Elsewhere, a number of Kazakh journalists and activists held a press conference in Kazakhstan’s largest city, Almaty, on August 20, calling on Kazakh authorities to thoroughly investigate the attack.

Tamara Kaleeva, the head of Almaty-based Adil Soz (A Just Word) nongovernmental organization, claimed at the press conference that journalists in Kazakhstan are being assaulted on a regular basis.

"Our journalists are being attacked all the time," she said. "Every year we register more than 10, almost 20 assaults on journalists.”

International Condemnation

The New York-based Committee to Protect Journalists (CPJ) has condemned the attack and called on Kazakh authorities to immediately investigate the incident and bring the perpetrators to justice.

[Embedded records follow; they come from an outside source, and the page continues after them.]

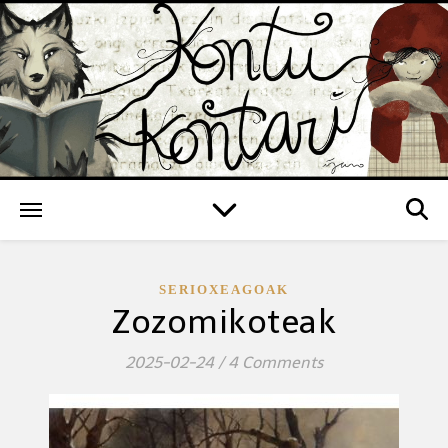
SERIOXEAGOAK
Zozomikoteak
2025-02-24
/
4 Comments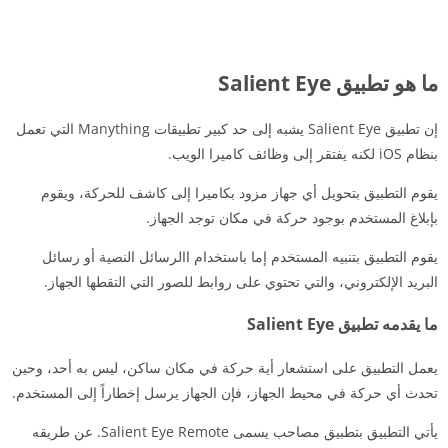
ما هو تطبيق Salient Eye
إن تطبيق Salient Eye يشبه إلى حد كبير تطبيقات Manything التي تعمل
بنظام iOS لكنه يفتقر إلى وظائف كاميرا الويب.
يقوم التطبيق بتحويل أي جهاز مزود بكاميرا إلى كاشف للحركة، ويقوم
بإبلاغ المستخدم بوجود حركة في مكان توجد الجهاز.
يقوم التطبيق بتنبيه المستخدم إما باستخدام االرسائل النصية أو رسائل
البريد الإلكتروني، والتي تحتوي على روابط للصور التي التقطها الجهاز.
ما يقدمه تطبيق Salient Eye
يعمل التطبيق على استشعار أية حركة في مكان ساكن، ليس به أحد، وحين
تحدث أي حركة في محيط الجهاز، فإن الجهاز يرسل إخطاراً إلى المستخدم.
يأتي التطبيق بتطبيق مصاحب يسمى Salient Eye Remote. عن طريقه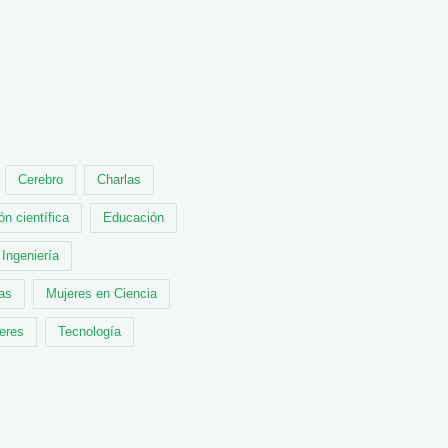
Cerebro
Charlas
ón científica
Educación
Ingeniería
cas
Mujeres en Ciencia
leres
Tecnología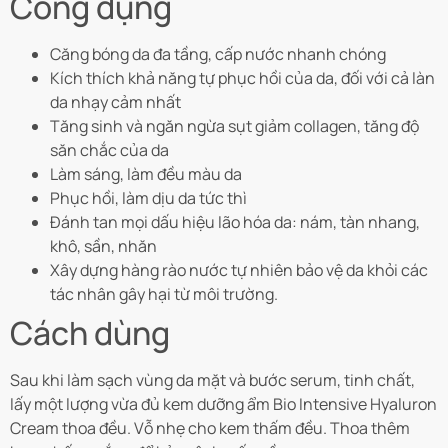
Công dụng
Căng bóng da đa tầng, cấp nước nhanh chóng
Kích thích khả năng tự phục hồi của da, đối với cả làn
da nhạy cảm nhất
Tăng sinh và ngăn ngừa sụt giảm collagen, tăng độ
săn chắc của da
Làm sáng, làm đều màu da
Phục hồi, làm dịu da tức thì
Đánh tan mọi dấu hiệu lão hóa da: nám, tàn nhang,
khô, sần, nhăn
Xây dựng hàng rào nước tự nhiên bảo vệ da khỏi các
tác nhân gây hại từ môi trường.
Cách dùng
Sau khi làm sạch vùng da mặt và bước serum, tinh chất,
lấy một lượng vừa đủ kem dưỡng ẩm Bio Intensive Hyaluron
Cream thoa đều. Vỗ nhẹ cho kem thấm đều. Thoa thêm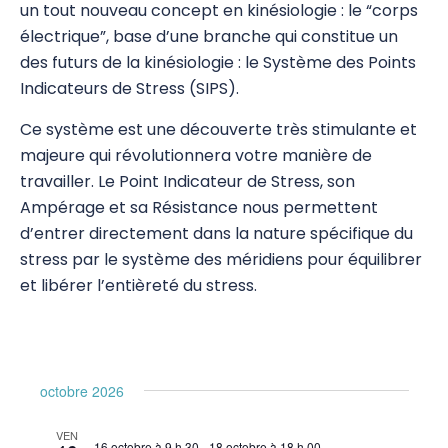
un tout nouveau concept en kinésiologie : le “corps
SIPS
électrique”, base d’une branche qui constitue un
des futurs de la kinésiologie : le Système des Points
SIPS 1
Indicateurs de Stress (SIPS).
SIPS 2
Ce système est une découverte très stimulante et
majeure qui révolutionnera votre manière de
SIPS BAP
travailler. Le Point Indicateur de Stress, son
SIPS Reflex
Ampérage et sa Résistance nous permettent
d’entrer directement dans la nature spécifique du
SIPS 3
stress par le système des méridiens pour équilibrer
et libérer l’entièreté du stress.
SIPS Zero – Physical
SIPS 4
SIPS 5
octobre 2026
SIPS 6
VEN
16 octobre à 9 h 30
-
18 octobre à 18 h 00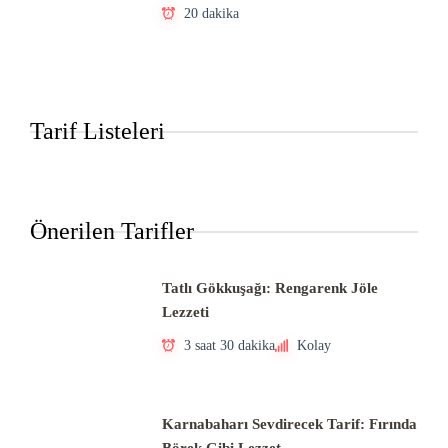
20 dakika
Tarif Listeleri
Önerilen Tarifler
Tatlı Gökkuşağı: Rengarenk Jöle
Lezzeti
3 saat 30 dakika
Kolay
Karnabaharı Sevdirecek Tarif: Fırında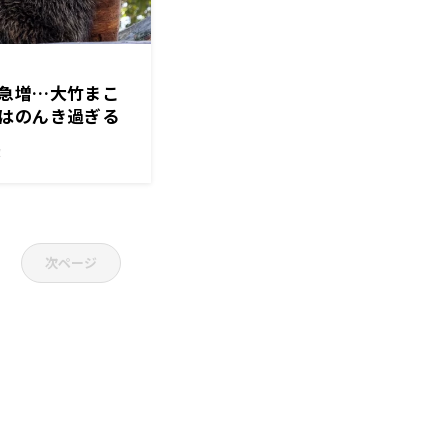
急増…大竹まこ
はのんき過ぎる
！
次ページ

CPJ Deputy Director Robert Mahoney said in a statement that the near-fatal attack on Akhmedyarov "shows just how dangerous it is to be an independent investigative journalist in Kazakhstan."

The Organization for Cooperation and Security in Europe (OSCE) also condemned the attack which it described as "shocking." OSCE Representative on Freedom of the Media, Dunja Mijatovic said in a statement it was of "crucial importance" to determine whether the attack was connected to Akhmedyarov's journalistic work.

Akhmedyarov has been targeted for his reporting in the past. By late 2009, at least three defamation lawsuits had been filed by Kazakh authorities against the journalist in relation to his critical reporting.